**Problem requirements**
Transcribe the records below verbatim, omitting the pictures.

**Data**

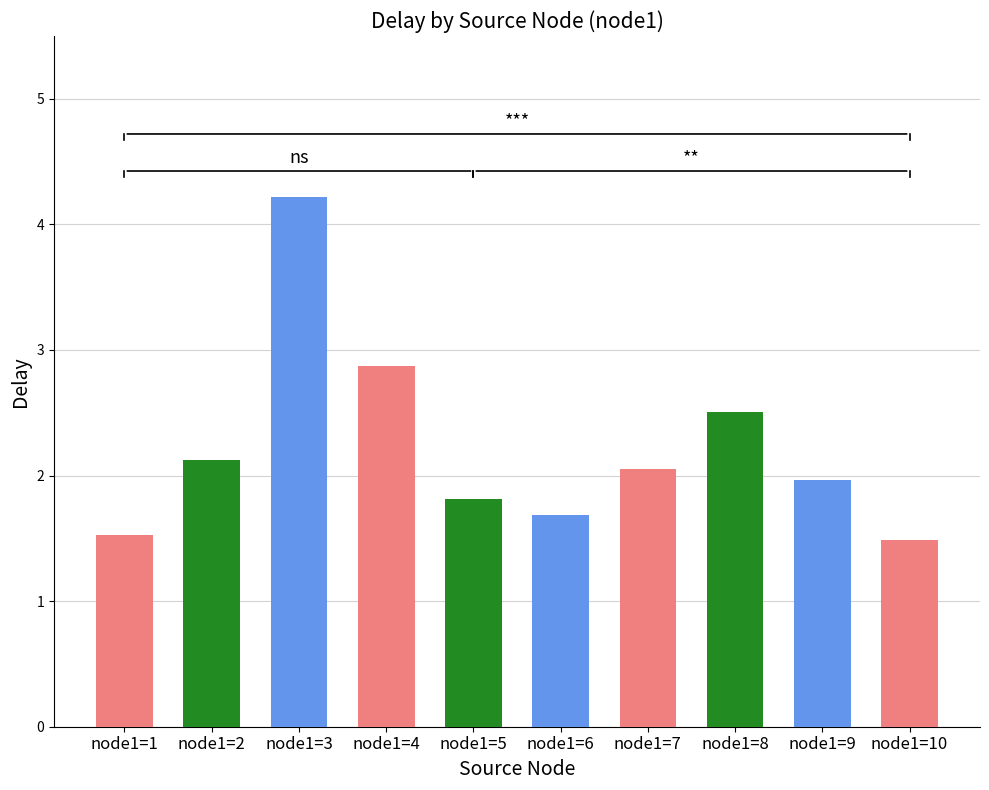

The chart shows a value of 2.1 at node1=7. True or false?

True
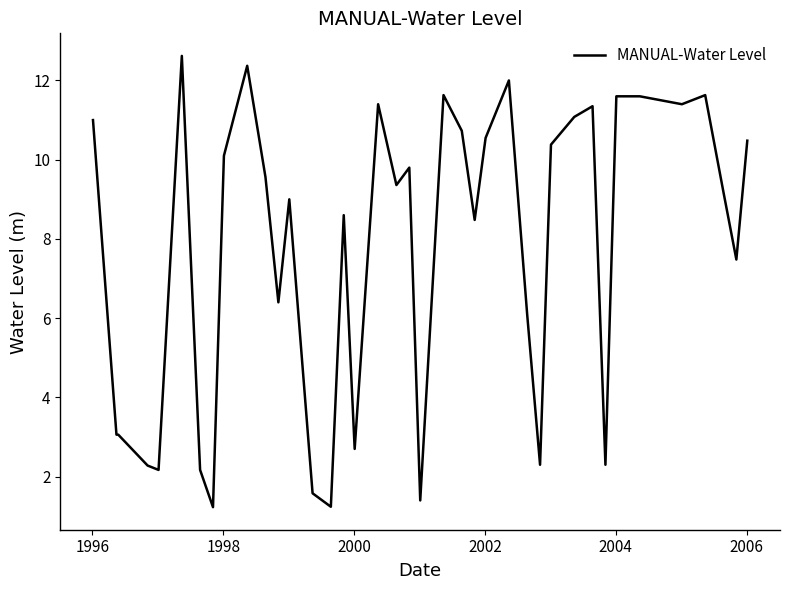

How many lines are shown in the chart?

1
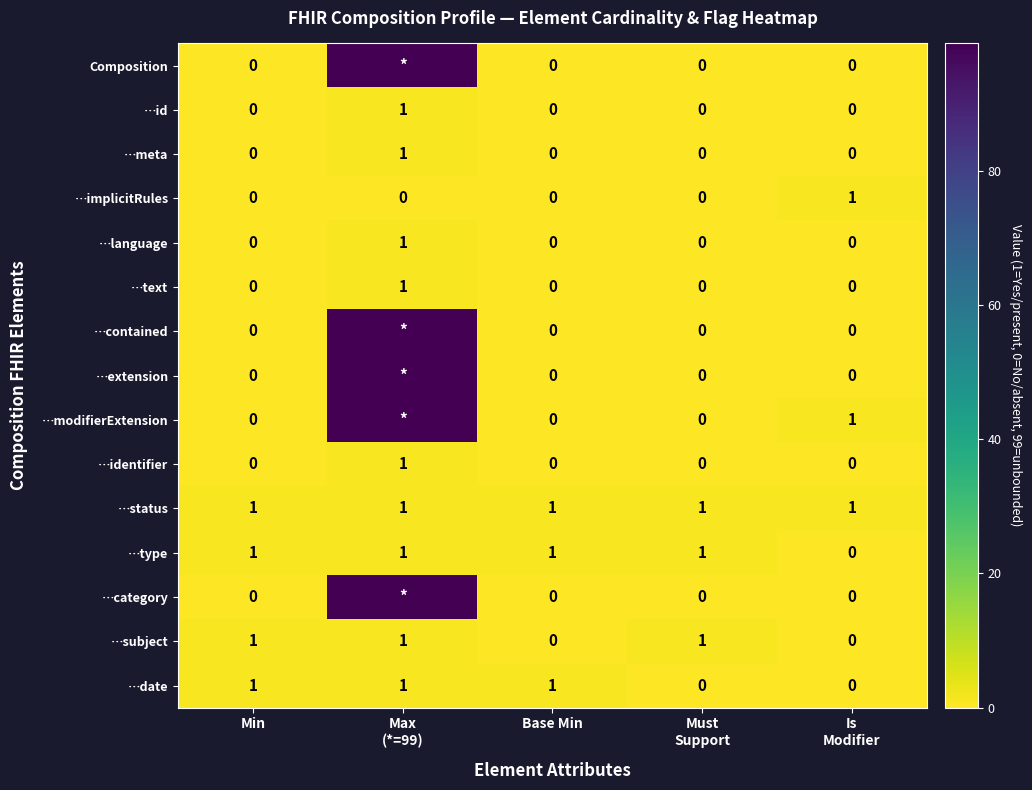

What is the total value across all series at Min?

4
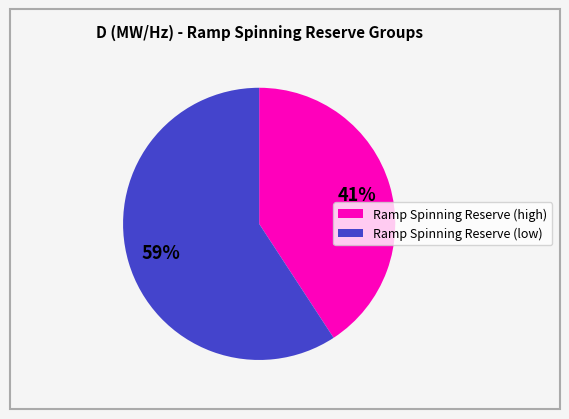

To the nearest percent, what is the average slice percentage?

50%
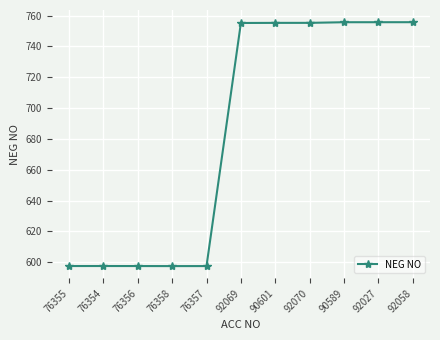

True or false: the data has more than 0 interior local peaks.

True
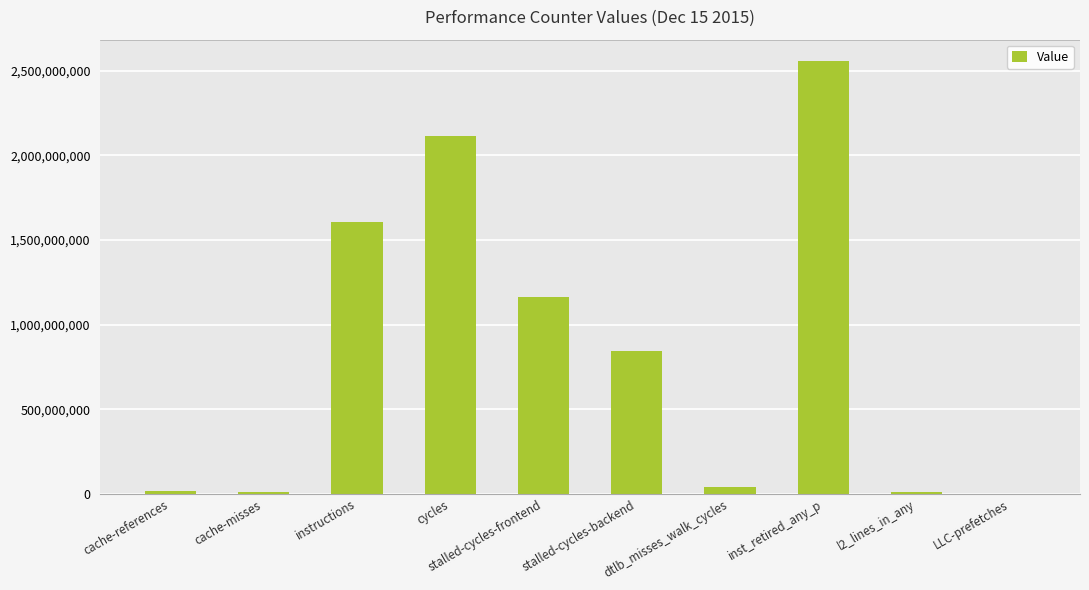

Between instructions and stalled-cycles-backend, which is larger?

instructions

**Problem solution**
The chart shows a value of 2.1 at node1=7. True or false?

True

How many lines are shown in the chart?

1

What is the total value across all series at Min?

4

To the nearest percent, what is the average slice percentage?

50%

True or false: the data has more than 0 interior local peaks.

True

Between instructions and stalled-cycles-backend, which is larger?

instructions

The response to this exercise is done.